Write what comes next in the passage on UI meta-models, picking up after its last sentence.

╭─ Text under study

In MARIA an interactor can be either an interaction object or an "only output" object. The first one can be one of the following types: selection, edit, control, interactive description, depending on the type of activity the user is supposed to carry out through such objects. The control object is refined into two different interactors depending on the type of activity supported (navigator: navigate between different presentations; activator: trigger the activation of a functionality). An only output interactor can be object, description, feedback, alarm, text, depending on the supposed information that the application provides to the user through this interactor.

It is worth pointing out that further refinement of each of these interactors can be done only by specifying some platform-dependent characteristics, therefore it is specified at the concrete level.

UsiXML AUI Meta-Model

UsiXML [[LVMBL04]] [[UsiXML]] is an XML-compliant markup language, which aims to describe the UI for multiple contexts of use. UsiXML adheres to MBUI by having meta-models describing different aspects of the UI. At the time of writing a new version of UsiXML is under development thanks to the support of an Eureka ITEA2 project [[UsiXML-Proj]].

╰─
╭─ Supplied information

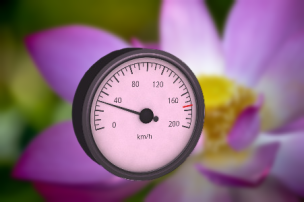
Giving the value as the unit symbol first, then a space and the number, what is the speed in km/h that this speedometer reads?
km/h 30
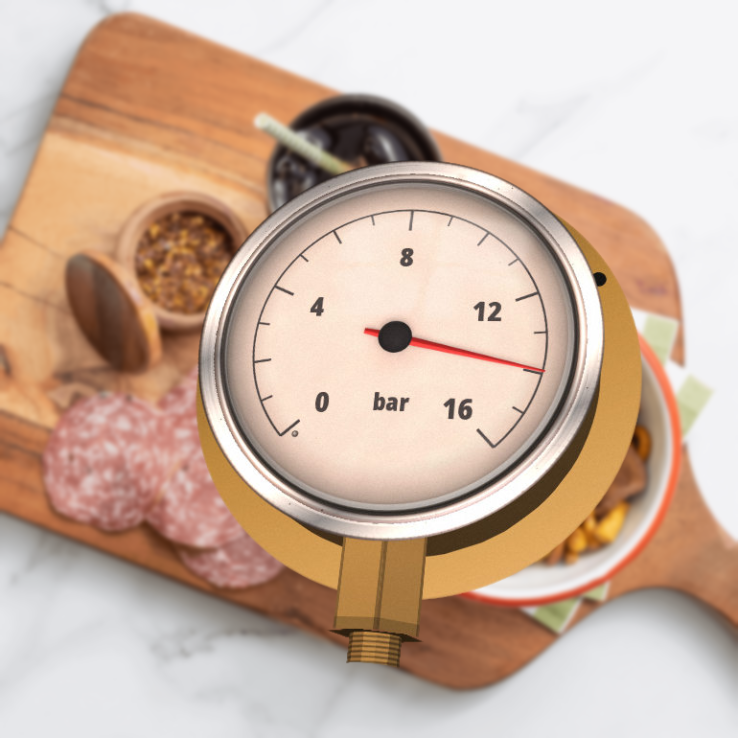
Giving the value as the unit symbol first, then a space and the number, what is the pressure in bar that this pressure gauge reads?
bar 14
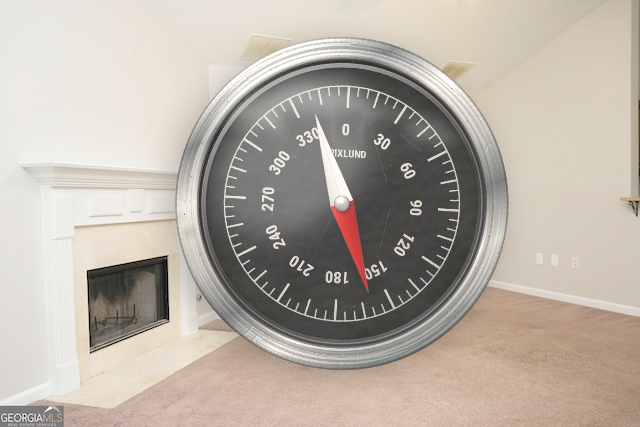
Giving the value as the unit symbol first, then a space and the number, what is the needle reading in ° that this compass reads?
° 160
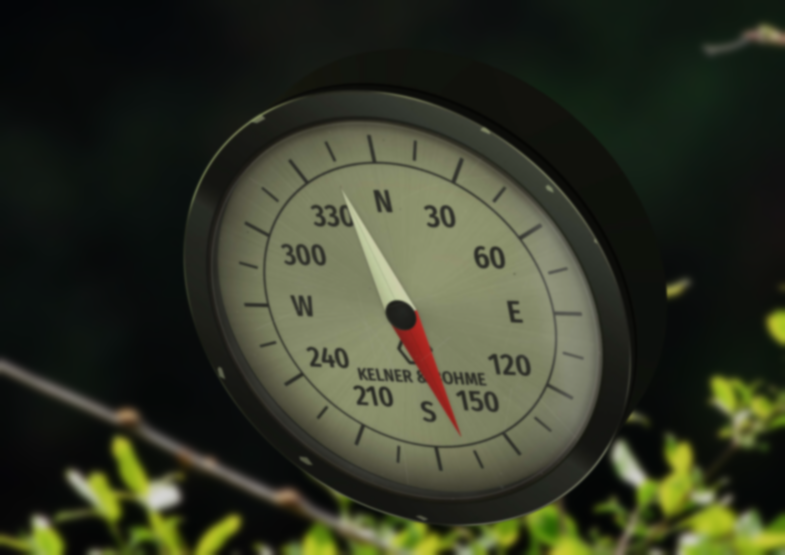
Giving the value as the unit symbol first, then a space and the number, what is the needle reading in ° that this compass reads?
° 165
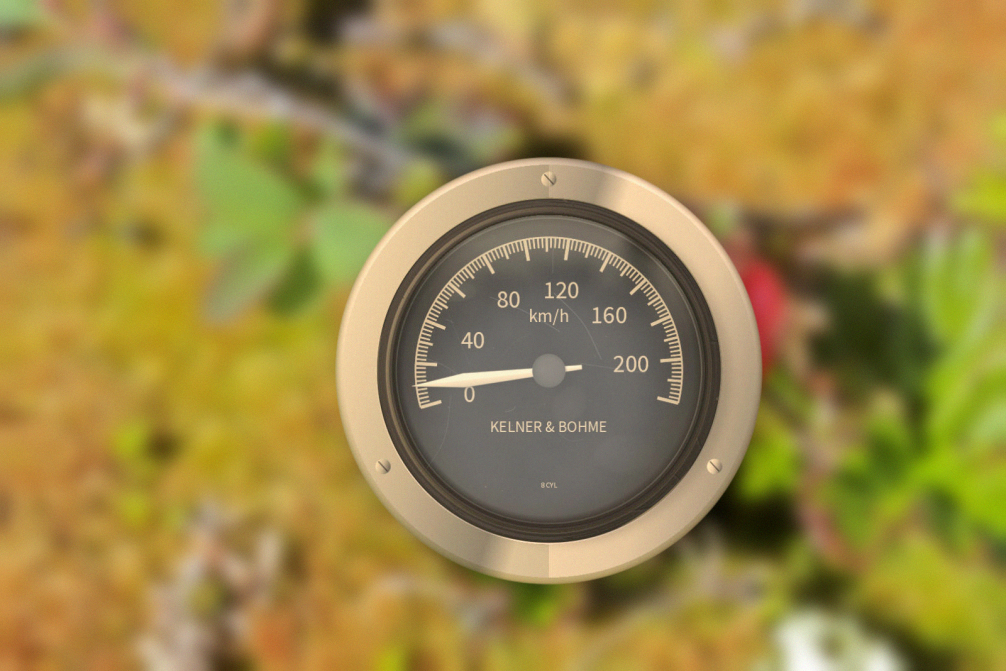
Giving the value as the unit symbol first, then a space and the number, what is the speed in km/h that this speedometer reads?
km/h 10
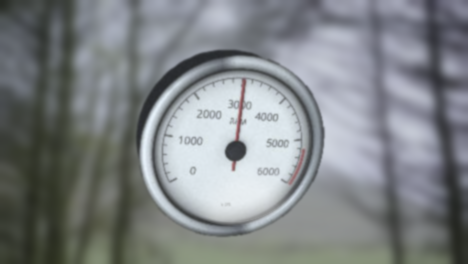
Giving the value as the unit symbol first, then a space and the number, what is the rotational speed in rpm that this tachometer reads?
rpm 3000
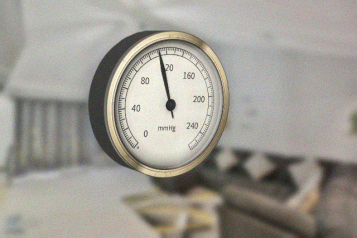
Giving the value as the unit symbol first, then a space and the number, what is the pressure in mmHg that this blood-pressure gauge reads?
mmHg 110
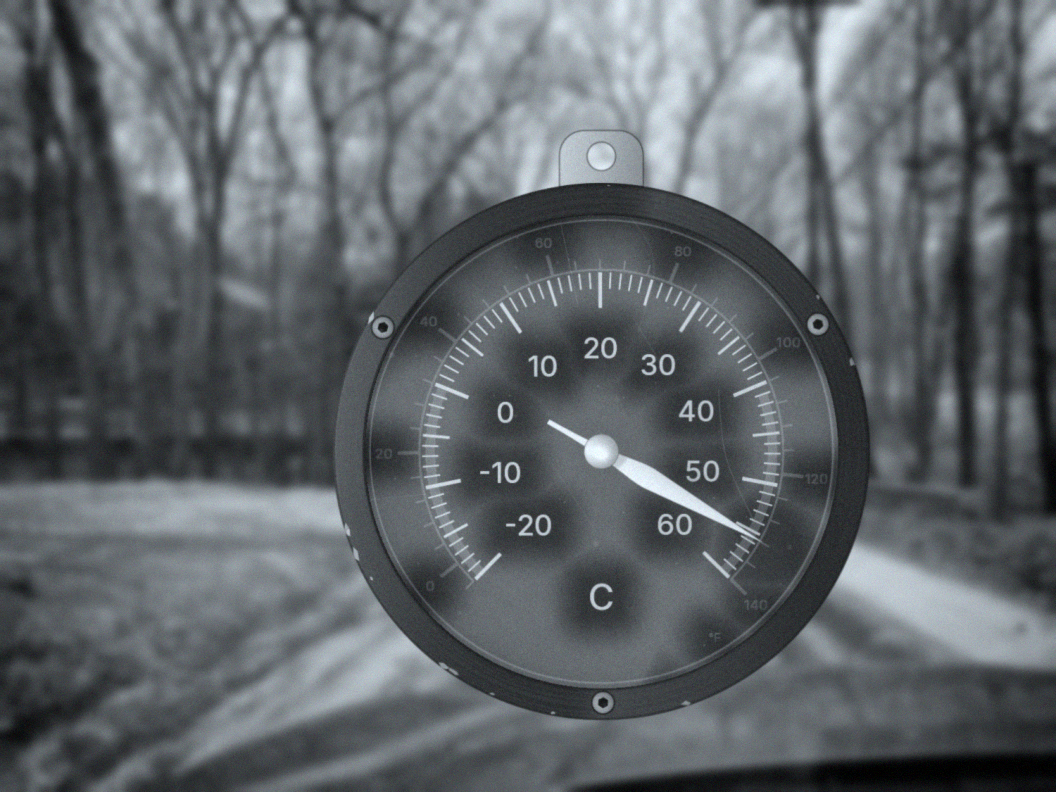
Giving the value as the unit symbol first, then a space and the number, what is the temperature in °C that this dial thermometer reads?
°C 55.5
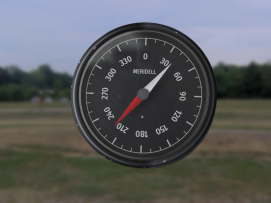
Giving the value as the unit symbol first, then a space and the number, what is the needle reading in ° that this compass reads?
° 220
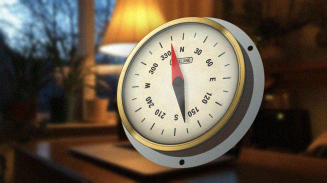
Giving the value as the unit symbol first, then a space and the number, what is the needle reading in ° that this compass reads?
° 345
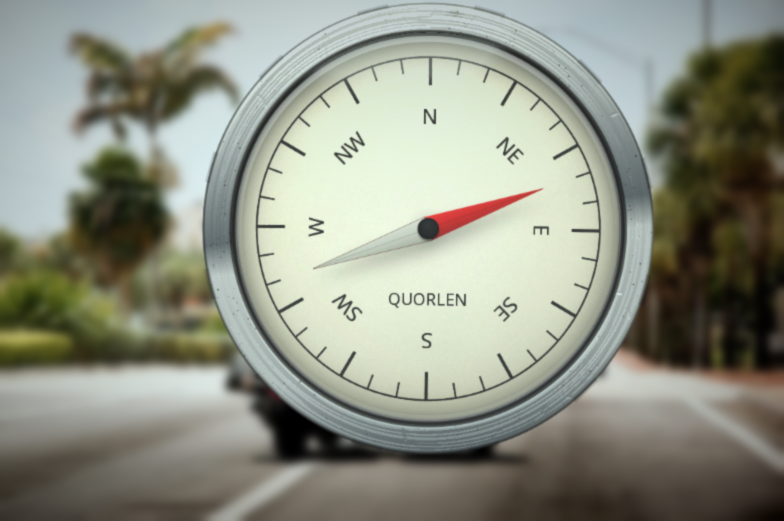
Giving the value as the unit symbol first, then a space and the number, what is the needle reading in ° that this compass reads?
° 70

╰─

- **Exercise answer**:
The figure below depicts the current version of the UsiXML Meta-Model for AUI description (work in progress). The class AUIobject is at the top of the hierarchy representing the elements that populate an AUI Model. AUIInteractor and AUIContainer are subsumed by AUIObject. The latter defines a group of tasks that have to be presented together and may contain both AuiInteractors or other AuiContainers. An association class AuiRelationship allows to define the kind of relationship (Ordering, Hierarchy, Grouping, or Repetition) between an object and its container. AUIInteractionUnit is an aggregation of AUIObject and Behaviour specified by means of Listener, Event and Action. AuiInteractor has been splitted into DataInteractor (for UI data input/output) or TriggerInteractor (for UI command). Selection,Input and Output are data interactors. Concerning trigger interactors, Command is intended to launch any kind of action within the UI whilst Navigator allows to change the interaction unit.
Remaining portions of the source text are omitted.